Returning to European Commission President von der Leyen’s signature EESP, its five initiatives are closely interconnected. For instance, the critical revision of the FDI screening mechanism was proposed to extend to military and dual-use items, critical technologies, and critical entities in the financial sector. The subjects of screening include not only non-EU companies but also foreign-controlled European subsidiaries, encouraging coverage of greenfield investments. The package also fuels « pressure » on the remaining five countries yet to establish FDI screening mechanisms: Ireland, Greece, Cyprus, Croatia, and Bulgaria.
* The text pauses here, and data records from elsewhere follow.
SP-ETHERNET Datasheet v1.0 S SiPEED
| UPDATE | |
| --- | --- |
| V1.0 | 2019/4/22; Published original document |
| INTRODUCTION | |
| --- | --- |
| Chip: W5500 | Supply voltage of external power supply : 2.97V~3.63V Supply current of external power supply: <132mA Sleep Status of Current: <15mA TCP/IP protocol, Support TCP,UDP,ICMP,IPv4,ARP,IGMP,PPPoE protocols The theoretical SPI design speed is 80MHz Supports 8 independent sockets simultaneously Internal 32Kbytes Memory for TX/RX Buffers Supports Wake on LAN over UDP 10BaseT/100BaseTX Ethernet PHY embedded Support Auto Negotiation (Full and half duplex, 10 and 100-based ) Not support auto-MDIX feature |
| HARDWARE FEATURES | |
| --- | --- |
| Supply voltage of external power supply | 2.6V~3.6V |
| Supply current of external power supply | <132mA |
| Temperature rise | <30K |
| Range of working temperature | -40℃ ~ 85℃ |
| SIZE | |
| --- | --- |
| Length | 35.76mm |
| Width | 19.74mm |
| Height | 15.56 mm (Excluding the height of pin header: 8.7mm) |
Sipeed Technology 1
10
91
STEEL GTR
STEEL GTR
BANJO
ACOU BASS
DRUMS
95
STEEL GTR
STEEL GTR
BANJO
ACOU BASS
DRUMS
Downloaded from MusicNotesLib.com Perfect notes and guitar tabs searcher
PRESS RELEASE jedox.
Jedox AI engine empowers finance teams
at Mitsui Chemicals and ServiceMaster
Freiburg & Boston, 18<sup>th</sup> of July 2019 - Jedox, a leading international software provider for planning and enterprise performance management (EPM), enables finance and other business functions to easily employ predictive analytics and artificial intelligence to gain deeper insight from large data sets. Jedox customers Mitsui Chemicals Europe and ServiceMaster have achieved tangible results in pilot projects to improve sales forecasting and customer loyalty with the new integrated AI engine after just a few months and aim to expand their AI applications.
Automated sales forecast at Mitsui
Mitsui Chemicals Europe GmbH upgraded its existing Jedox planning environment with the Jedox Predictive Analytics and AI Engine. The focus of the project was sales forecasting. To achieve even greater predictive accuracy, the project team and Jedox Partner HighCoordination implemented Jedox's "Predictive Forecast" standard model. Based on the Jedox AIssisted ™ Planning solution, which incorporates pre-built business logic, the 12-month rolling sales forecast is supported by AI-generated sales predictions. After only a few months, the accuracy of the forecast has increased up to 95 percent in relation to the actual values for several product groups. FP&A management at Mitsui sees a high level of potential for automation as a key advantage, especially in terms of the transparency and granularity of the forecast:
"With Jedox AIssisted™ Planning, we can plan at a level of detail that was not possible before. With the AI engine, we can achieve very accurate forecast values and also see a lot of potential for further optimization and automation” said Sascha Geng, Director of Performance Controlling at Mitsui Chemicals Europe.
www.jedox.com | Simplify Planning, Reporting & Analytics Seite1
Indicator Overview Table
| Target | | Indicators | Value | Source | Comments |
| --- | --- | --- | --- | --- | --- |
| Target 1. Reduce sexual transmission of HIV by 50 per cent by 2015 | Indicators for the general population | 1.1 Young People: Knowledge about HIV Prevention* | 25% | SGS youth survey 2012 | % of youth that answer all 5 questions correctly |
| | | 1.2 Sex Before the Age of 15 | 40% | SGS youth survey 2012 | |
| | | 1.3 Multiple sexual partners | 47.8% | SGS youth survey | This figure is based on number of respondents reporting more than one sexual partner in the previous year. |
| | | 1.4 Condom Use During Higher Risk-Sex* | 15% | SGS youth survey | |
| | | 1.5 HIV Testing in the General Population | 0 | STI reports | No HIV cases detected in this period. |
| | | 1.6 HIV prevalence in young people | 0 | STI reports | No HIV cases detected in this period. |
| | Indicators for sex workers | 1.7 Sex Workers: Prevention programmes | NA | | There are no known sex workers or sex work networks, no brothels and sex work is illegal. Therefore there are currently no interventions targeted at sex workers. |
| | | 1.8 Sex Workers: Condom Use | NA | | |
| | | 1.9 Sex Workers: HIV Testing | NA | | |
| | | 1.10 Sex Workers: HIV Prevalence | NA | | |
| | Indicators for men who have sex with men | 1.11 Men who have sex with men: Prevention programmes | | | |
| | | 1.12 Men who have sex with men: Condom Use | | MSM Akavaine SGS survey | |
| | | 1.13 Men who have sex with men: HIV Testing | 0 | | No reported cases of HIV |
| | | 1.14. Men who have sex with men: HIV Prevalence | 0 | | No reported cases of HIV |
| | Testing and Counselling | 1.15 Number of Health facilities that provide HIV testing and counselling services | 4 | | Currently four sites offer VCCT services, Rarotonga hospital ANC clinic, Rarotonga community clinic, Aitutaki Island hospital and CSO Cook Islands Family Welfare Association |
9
One aspect of the European Commission’s revised FDI screening mechanism that brings significant uncertainty to investments is the post closing review, which allows for scrutiny and prohibition of deals at least 15 months after completion.
The European Commission hopes to focus on high-risk investment deals in the future and lists « EU interests » and critical technologies in two annexes. It is foreseeable that, in addition to the key strategic industries previously focused on by the FDI screening mechanism, foreign investment in some « future-oriented » high-tech industries may now fall under regulatory oversight.
The fate of Brussels’ EESP is also linked to the upcoming EU election. As analysed, the current presidency of Belgium is prioritising legislations that can be completed during its tenure. With the European Parliament’s last formal discussion in April, it is expected that discussions may resume in September with the new Parliament and Committees. Even if the package gets through legal wrestling between the EP and member states, with implementation scheduled around 15 months later, overall, it seems unlikely that the new rules will apply before 2026.
Nevertheless, the EESP has attracted widespread attention for its significant and far-reaching impact on investment, trade, and technology, sparking controversy at the same time. The Chinese business community’s concerns were loud. However, complaints about the Commission’s EESP are not uncommon, such as the German machinery industry association stating that the new measures “make export controls more complex, create more bureaucracy, but do not promote development.”